** Task input follows **

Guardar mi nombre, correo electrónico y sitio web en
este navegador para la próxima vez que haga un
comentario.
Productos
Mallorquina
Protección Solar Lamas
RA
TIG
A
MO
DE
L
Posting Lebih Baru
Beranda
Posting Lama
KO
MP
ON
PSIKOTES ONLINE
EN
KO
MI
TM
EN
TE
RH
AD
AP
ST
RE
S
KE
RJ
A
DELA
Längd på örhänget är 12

** End of Task input **

** What is expected **
Lay out every line of the listing above as a Markdown table with the columns "Row" and "Line," numbering the rows and leaving out any blank lines.

** Completed task **
| Row | Line |
|---|---|
| 1 | Guardar mi nombre, correo electrónico y sitio web en |
| 2 | este navegador para la próxima vez que haga un |
| 3 | comentario. |
| 4 | Productos |
| 5 | Mallorquina |
| 6 | Protección Solar Lamas |
| 7 | RA |
| 8 | TIG |
| 9 | A |
| 10 | MO |
| 11 | DE |
| 12 | L |
| 13 | Posting Lebih Baru |
| 14 | Beranda |
| 15 | Posting Lama |
| 16 | KO |
| 17 | MP |
| 18 | ON |
| 19 | PSIKOTES ONLINE |
| 20 | EN |
| 21 | KO |
| 22 | MI |
| 23 | TM |
| 24 | EN |
| 25 | TE |
| 26 | RH |
| 27 | AD |
| 28 | AP |
| 29 | ST |
| 30 | RE |
| 31 | S |
| 32 | KE |
| 33 | RJ |
| 34 | A |
| 35 | DELA |
| 36 | Längd på örhänget är 12 |